# WHAT IS NEEDED
Please copy out all of the data below word for word, leaving out the pictures.

━━━━━━

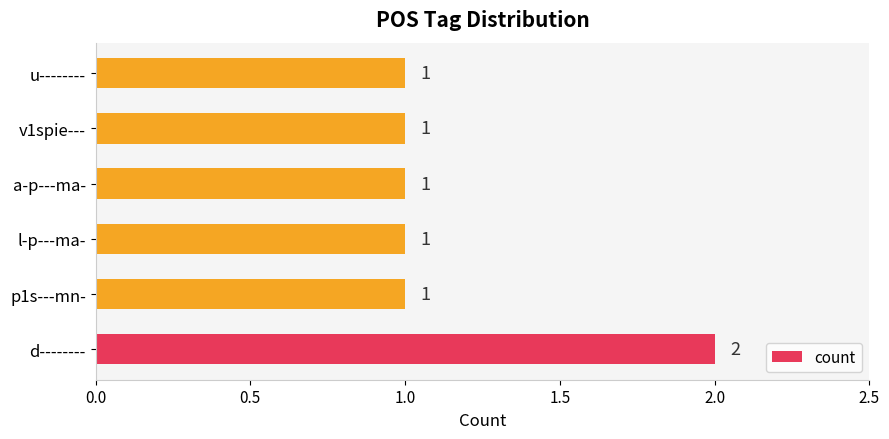

Reading top to bottom, extract all data points from this chart.

u--------=1	v1spie---=1	a-p---ma-=1	l-p---ma-=1	p1s---mn-=1	d--------=2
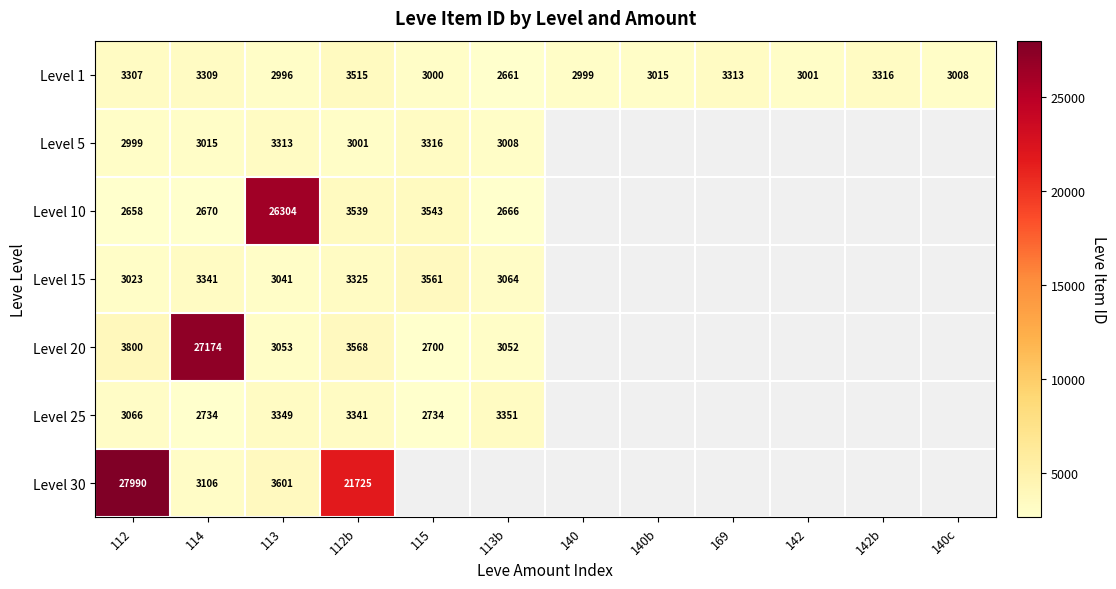

How many categories are shown in the chart?

12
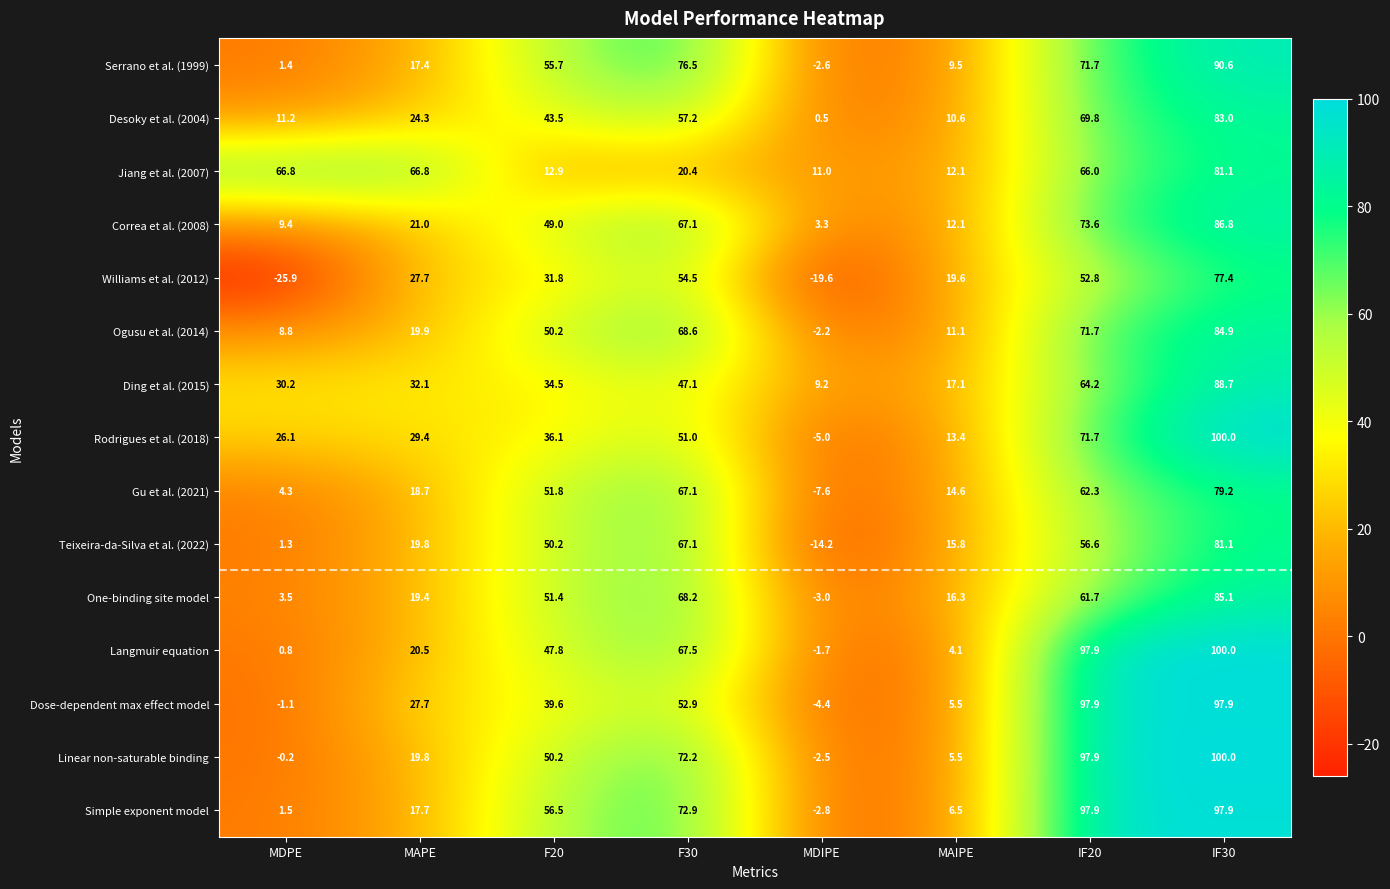

Read the Ding et al. (2015) value at MDPE.

30.2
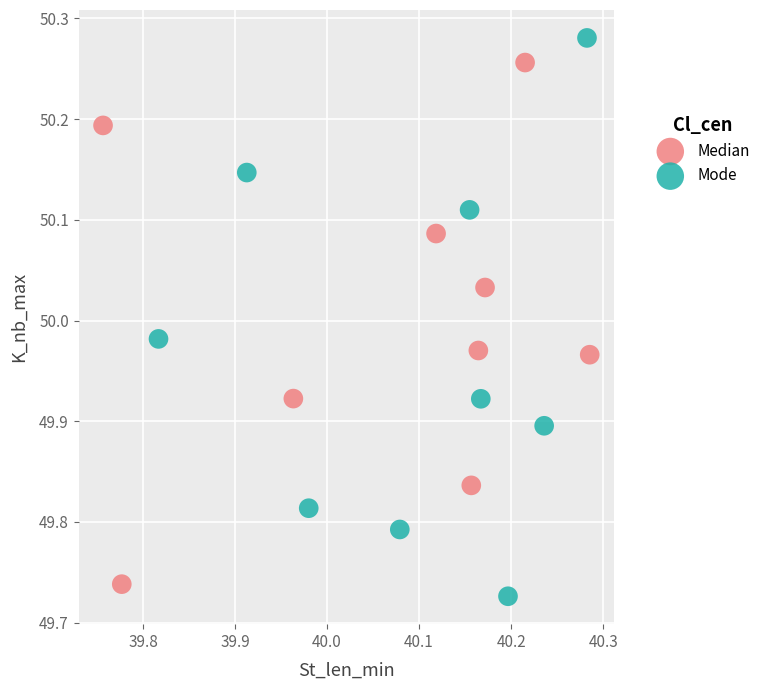

Which series has the widest spread of Y values?

Mode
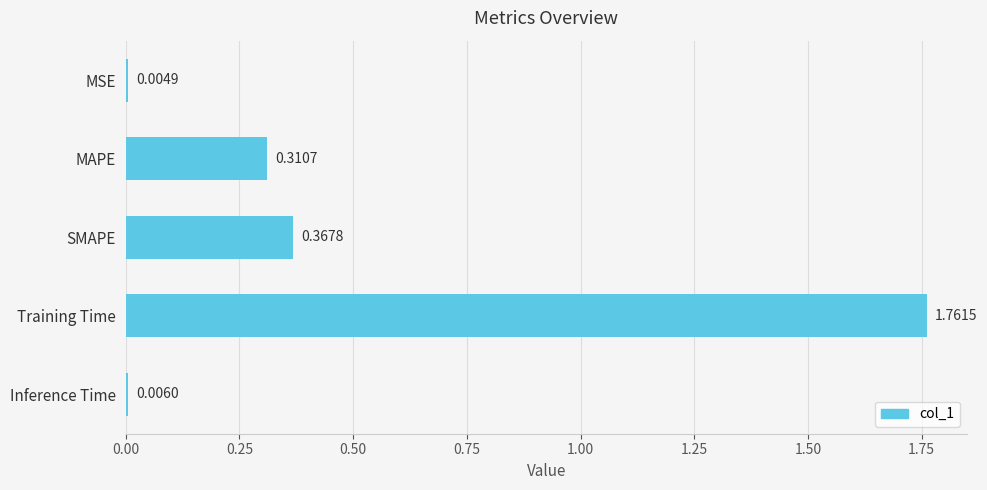

What is the sum of all values?

2.5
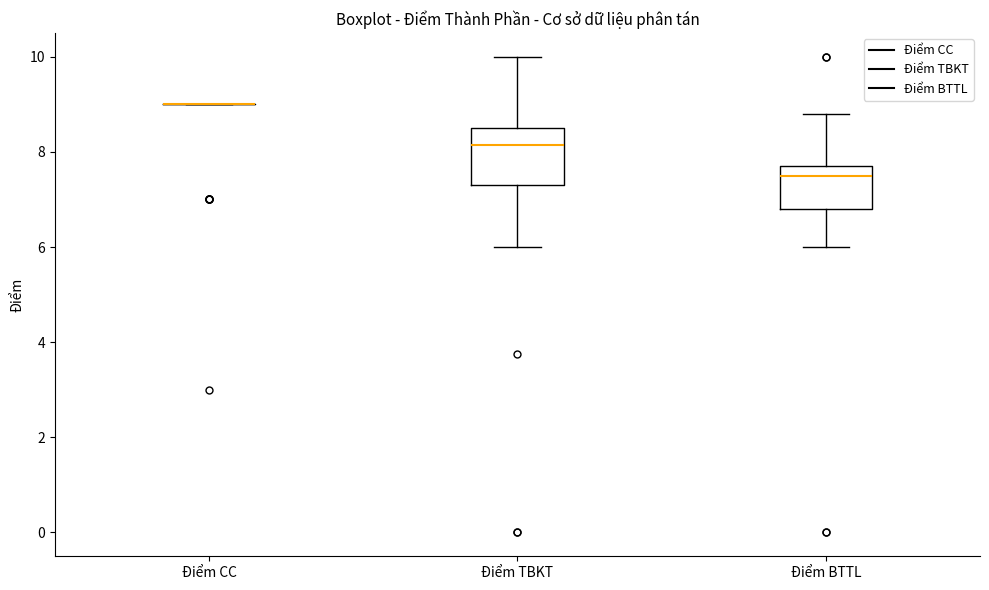

Comparing the boxes themselves (not the whiskers), which one is the tallest?

Điểm TBKT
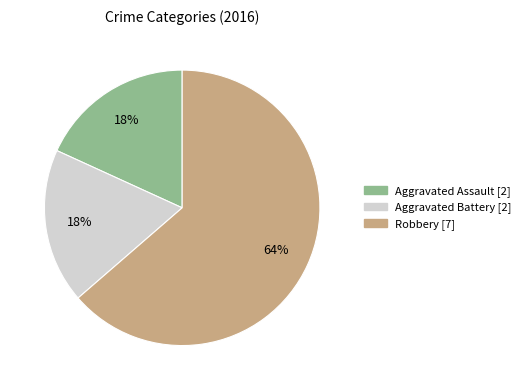

Is the sum of Aggravated Battery and Robbery greater than half?

Yes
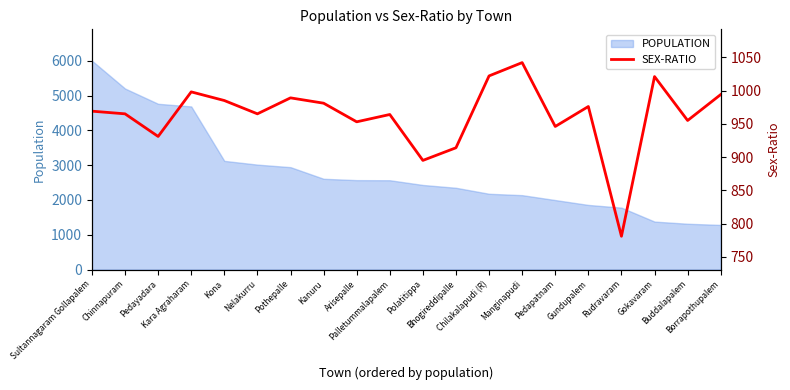

How many interior local peaks (higher than both neighbors) does the data have?

6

━━━━━━

# REPLY
Reading top to bottom, extract all data points from this chart.

u--------=1	v1spie---=1	a-p---ma-=1	l-p---ma-=1	p1s---mn-=1	d--------=2

How many categories are shown in the chart?

12

Read the Ding et al. (2015) value at MDPE.

30.2

Which series has the widest spread of Y values?

Mode

What is the sum of all values?

2.5

Comparing the boxes themselves (not the whiskers), which one is the tallest?

Điểm TBKT

Is the sum of Aggravated Battery and Robbery greater than half?

Yes

How many interior local peaks (higher than both neighbors) does the data have?

6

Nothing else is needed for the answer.